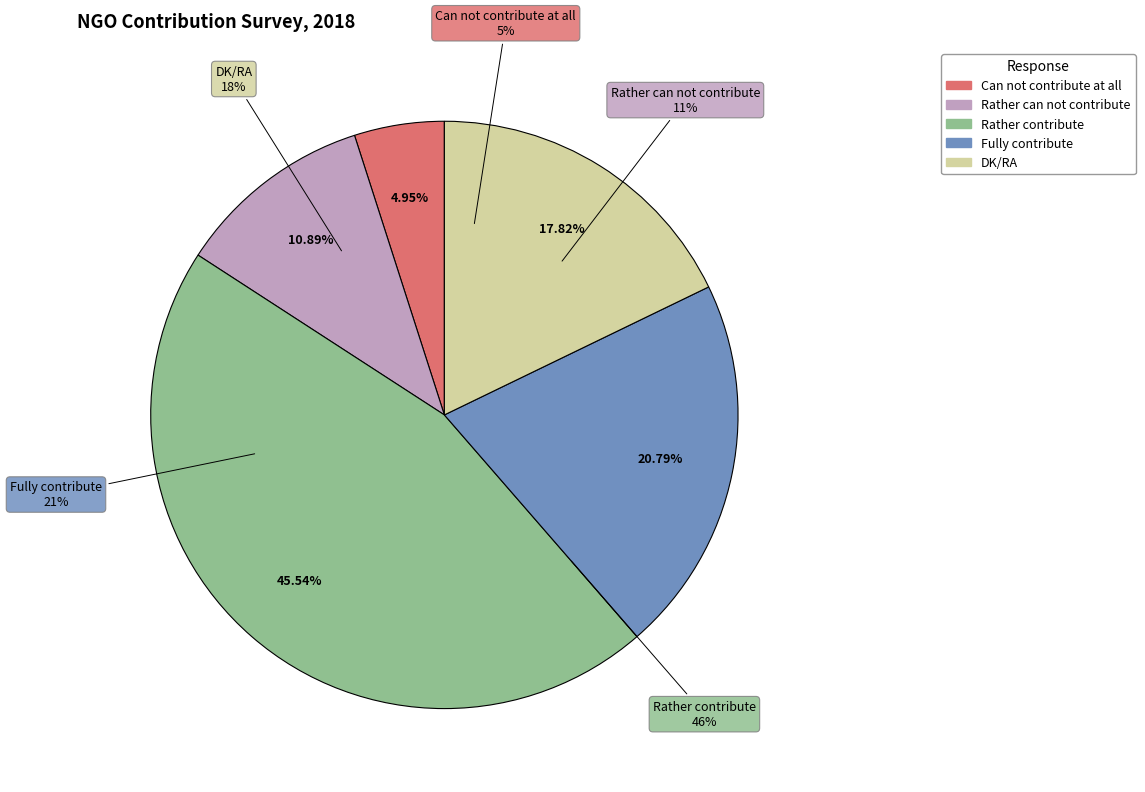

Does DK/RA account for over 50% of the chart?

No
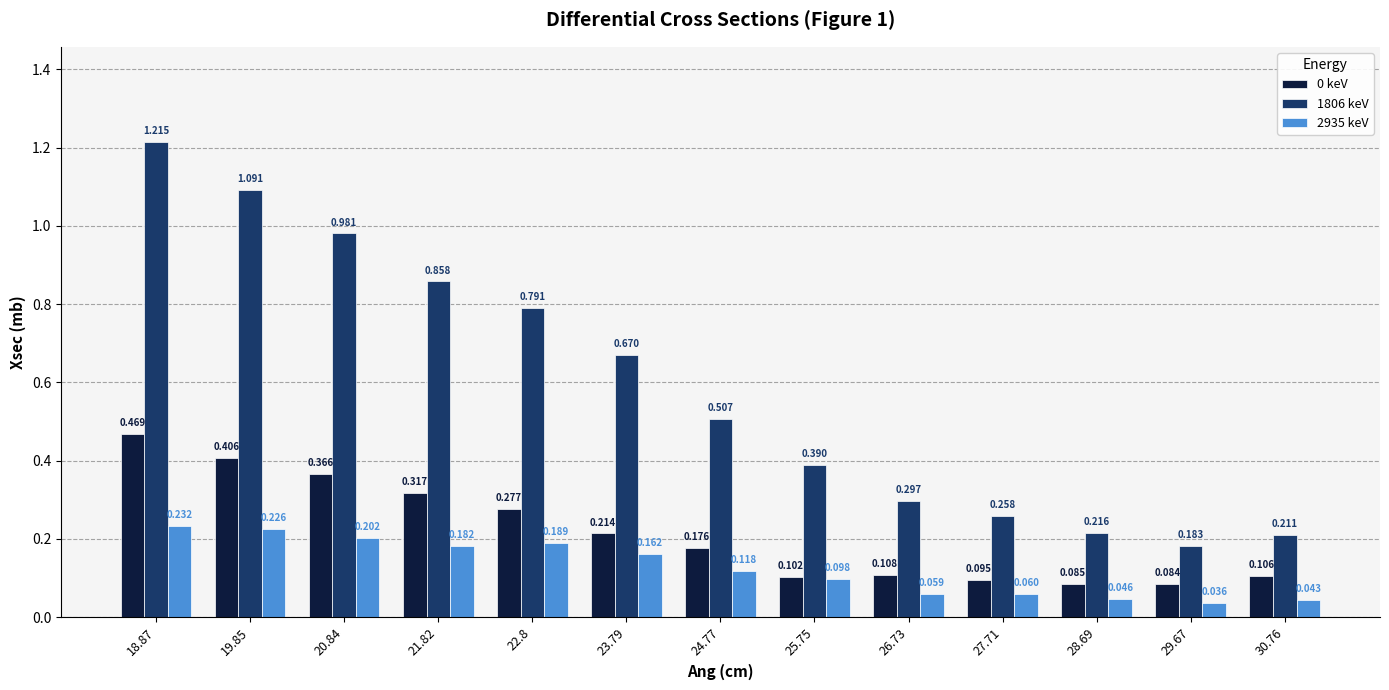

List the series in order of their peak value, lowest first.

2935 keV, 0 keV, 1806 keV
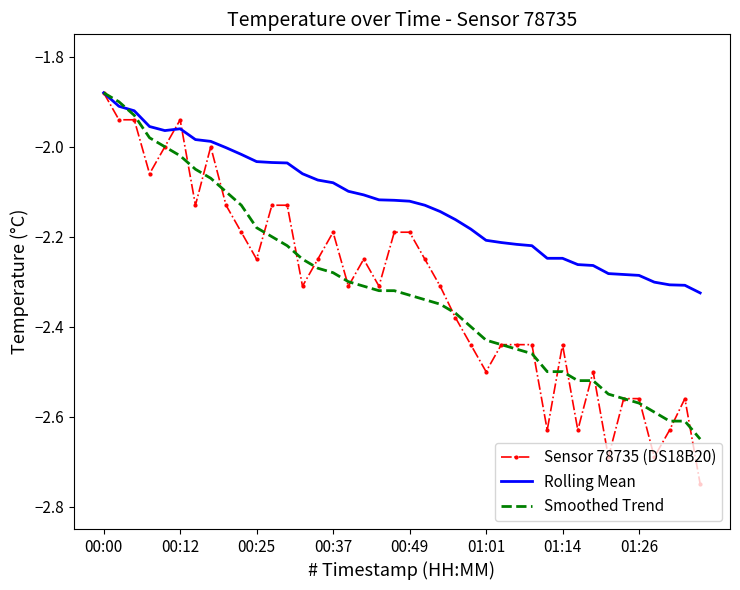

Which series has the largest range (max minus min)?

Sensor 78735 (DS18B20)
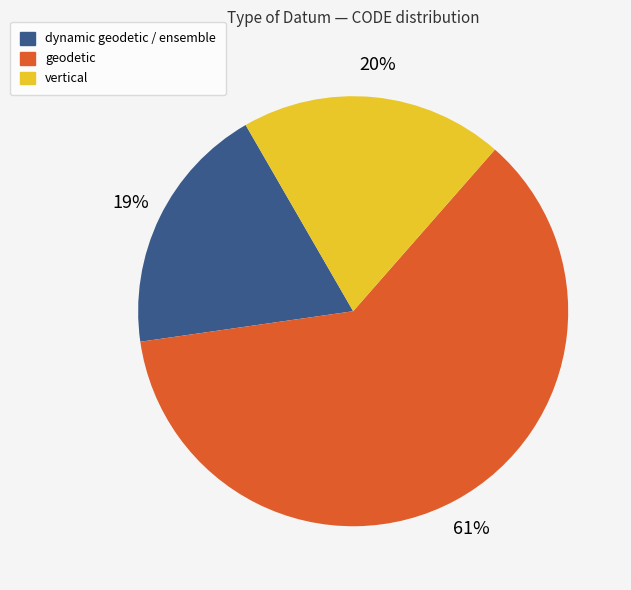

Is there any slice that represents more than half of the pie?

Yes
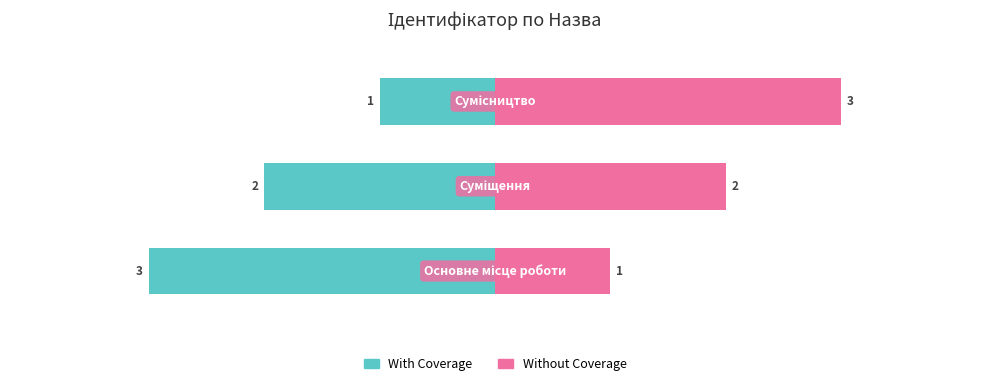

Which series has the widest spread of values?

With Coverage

• • • • •

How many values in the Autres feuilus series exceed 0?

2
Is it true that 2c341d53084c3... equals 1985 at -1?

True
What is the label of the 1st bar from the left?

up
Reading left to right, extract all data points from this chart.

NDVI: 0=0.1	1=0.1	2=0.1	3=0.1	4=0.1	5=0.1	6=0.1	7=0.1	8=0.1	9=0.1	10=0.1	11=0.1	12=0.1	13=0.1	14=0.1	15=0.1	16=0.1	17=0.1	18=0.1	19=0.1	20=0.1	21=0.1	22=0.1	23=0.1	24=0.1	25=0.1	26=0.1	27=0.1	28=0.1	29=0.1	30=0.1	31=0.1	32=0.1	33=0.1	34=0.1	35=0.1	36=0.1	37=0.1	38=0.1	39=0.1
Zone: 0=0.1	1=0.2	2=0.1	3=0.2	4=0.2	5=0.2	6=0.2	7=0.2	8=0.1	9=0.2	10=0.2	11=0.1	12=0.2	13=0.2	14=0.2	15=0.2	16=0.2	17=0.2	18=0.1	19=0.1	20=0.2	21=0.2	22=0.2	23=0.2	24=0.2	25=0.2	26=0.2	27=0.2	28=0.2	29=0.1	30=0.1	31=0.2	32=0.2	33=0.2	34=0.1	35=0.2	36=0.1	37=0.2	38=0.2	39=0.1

• • • • •

▸ **PROBLEM**
Give the item lines from the one containing "2935 keV, 0 keV, 1806 keV" through the one containing "With Coverage", both included, as a JSON list of strings with one string per line. Omit blank lines and leave the pictures out.

▸ **TASK OUTPUT**
[
  "2935 keV, 0 keV, 1806 keV",
  "Which series has the largest range (max minus min)?",
  "Sensor 78735 (DS18B20)",
  "Is there any slice that represents more than half of the pie?",
  "Yes",
  "Which series has the widest spread of values?",
  "With Coverage"
]